What do you feel about what you feel ?


A client came to see me about a compulsive behaviour, but within just a few sessions we had both worked out that we actually had two problems to deal with; the compulsive behaviour, and the package of negative emotions - frustration, anger and self-hatred - that surrounded the behaviour.

It was as if that package of negative emotions was acting as a shield preventing either of us from getting to grips with the underlying behaviour.

This is so often the case, and the real change can only start to happen when those covering emotions can be accepted openly and fully, without judgment or criticism. This is not to say that you complacently accept the problem, instead, that change starts, and is only possible, with kindness and acceptance, rather than beating yourself up.

Tamara Levitt (whose 'Calm' app I recommend to all of my clients) puts it well in a meditation;

'Many of us carry a sense that are not whole unless we are perfect, so we always have to 'fix' ourselves in some way.

What many of don't realise is that so long as we see ourselves as 'needing to be fixed', the message we are actually sending to ourselves is that we are broken. If you could just get over something, or be more or less of something, it would fix you.

Perhaps there is a sense that if you were fully healed, then sooner or later you would be complete.
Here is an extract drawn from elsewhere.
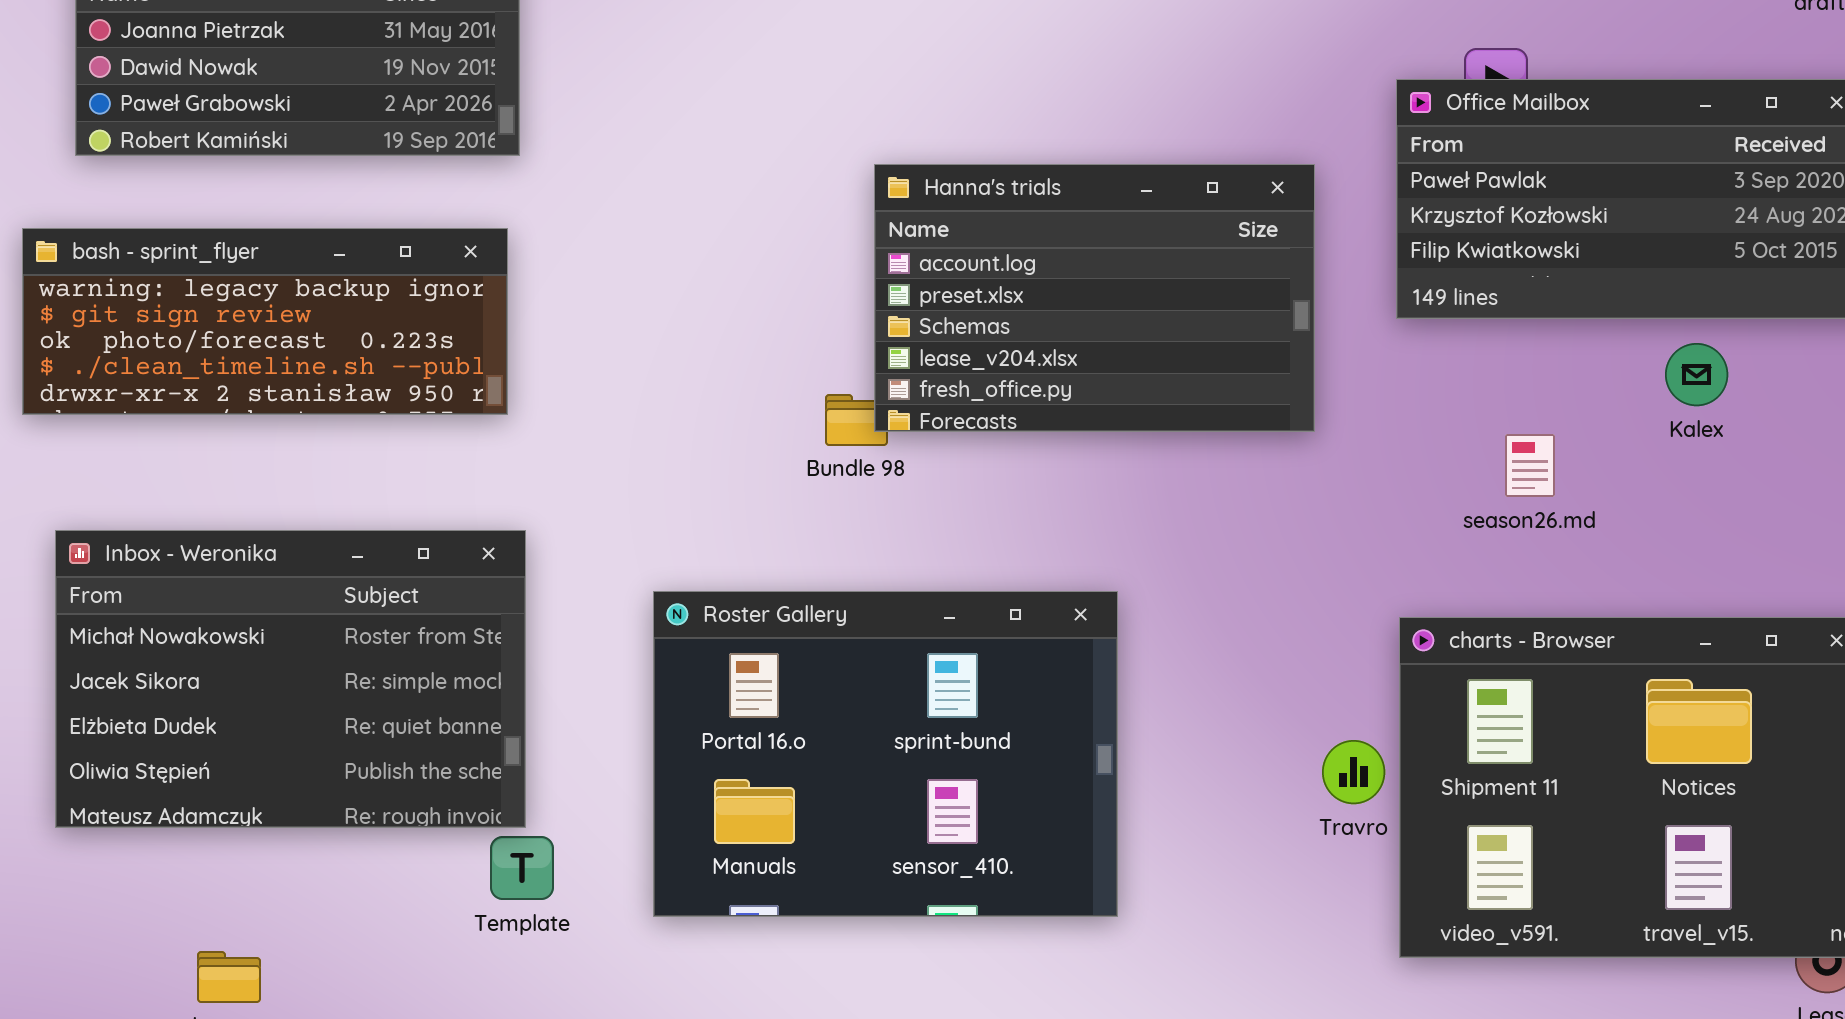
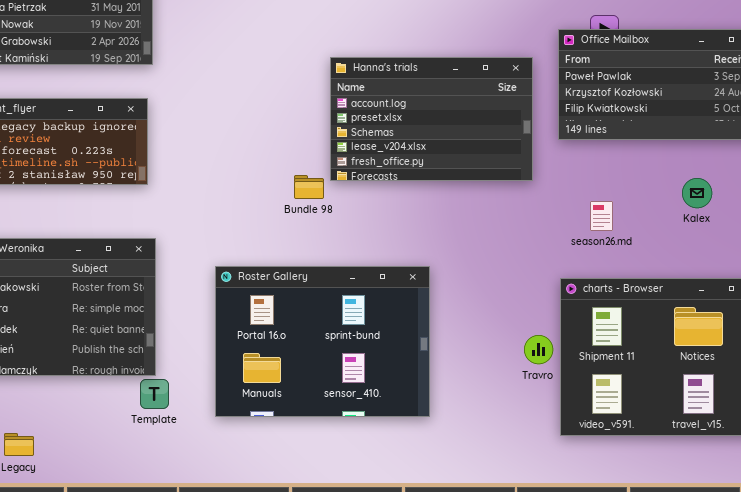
Hanna's trials: [874,164,1315,432] -> [330,57,533,181], moved
Kalex: [1665,343,1728,406] -> [682,178,712,208], moved
season26.md: [1505,434,1555,497] -> [590,201,613,231], moved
If this is our belief, then we are missing an important truth; we are actually good enough as we are, right now. Acceptance is the key to letting go of the idea that we always need to fix ourselves.

To accept is to understand ourselves, and the key is to offer ourselves kindness; this is the place from which change occurs, not criticism. So be gentle with yourself. You are not broken. You do not need to be fixed. You are whole. You are complete. You are complete exactly as you are'.